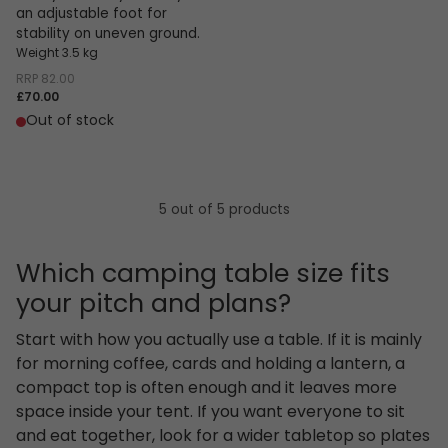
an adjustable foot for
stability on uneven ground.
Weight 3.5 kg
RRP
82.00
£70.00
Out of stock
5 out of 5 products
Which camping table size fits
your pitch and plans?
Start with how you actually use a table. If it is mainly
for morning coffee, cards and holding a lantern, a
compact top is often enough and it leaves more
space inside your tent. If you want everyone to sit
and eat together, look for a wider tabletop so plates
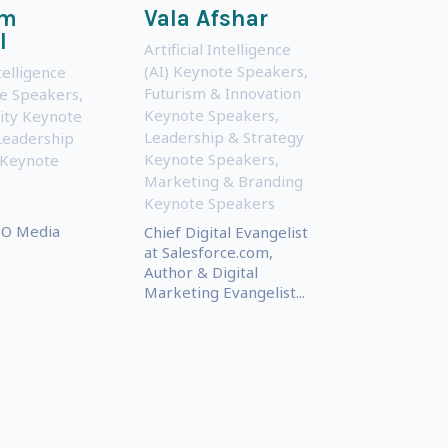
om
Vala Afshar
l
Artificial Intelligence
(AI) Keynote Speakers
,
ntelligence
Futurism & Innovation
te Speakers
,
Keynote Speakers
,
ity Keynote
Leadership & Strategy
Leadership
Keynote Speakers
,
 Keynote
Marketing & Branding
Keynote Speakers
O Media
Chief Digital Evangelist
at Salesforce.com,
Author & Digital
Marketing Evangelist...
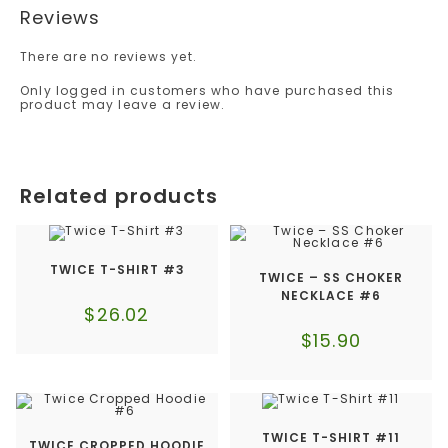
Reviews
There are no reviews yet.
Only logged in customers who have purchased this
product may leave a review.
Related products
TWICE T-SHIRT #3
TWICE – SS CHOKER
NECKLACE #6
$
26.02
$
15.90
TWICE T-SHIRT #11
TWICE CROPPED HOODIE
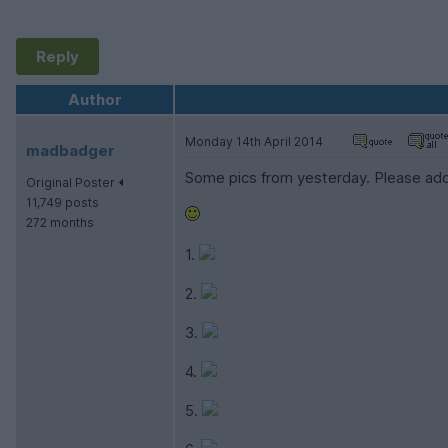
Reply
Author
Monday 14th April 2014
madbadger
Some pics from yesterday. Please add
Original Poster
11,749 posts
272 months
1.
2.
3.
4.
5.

* * *

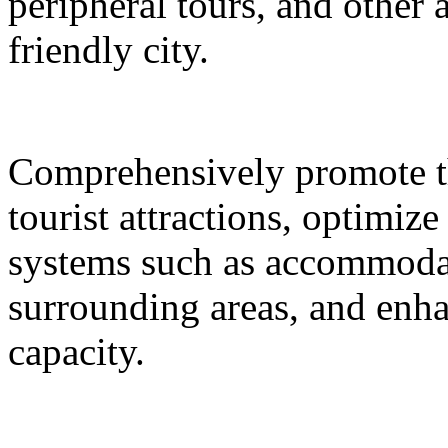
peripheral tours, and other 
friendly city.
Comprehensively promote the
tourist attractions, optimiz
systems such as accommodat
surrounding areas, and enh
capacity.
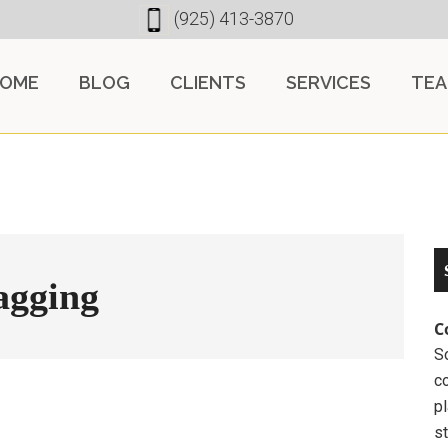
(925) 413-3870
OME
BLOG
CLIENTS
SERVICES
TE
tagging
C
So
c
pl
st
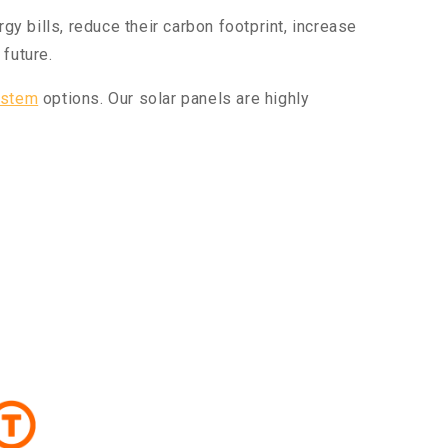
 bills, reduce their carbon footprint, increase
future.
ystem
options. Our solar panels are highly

* * *

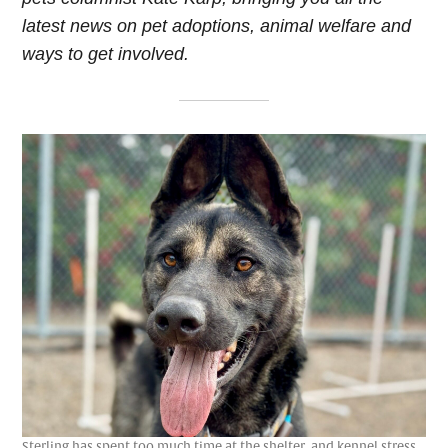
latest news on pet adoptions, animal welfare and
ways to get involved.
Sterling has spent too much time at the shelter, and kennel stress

● About this exercise
Each line above that holds the string "your" should be copied and shown.

● Exercise solution
your pitch and plans?
space inside your tent. If you want everyone to sit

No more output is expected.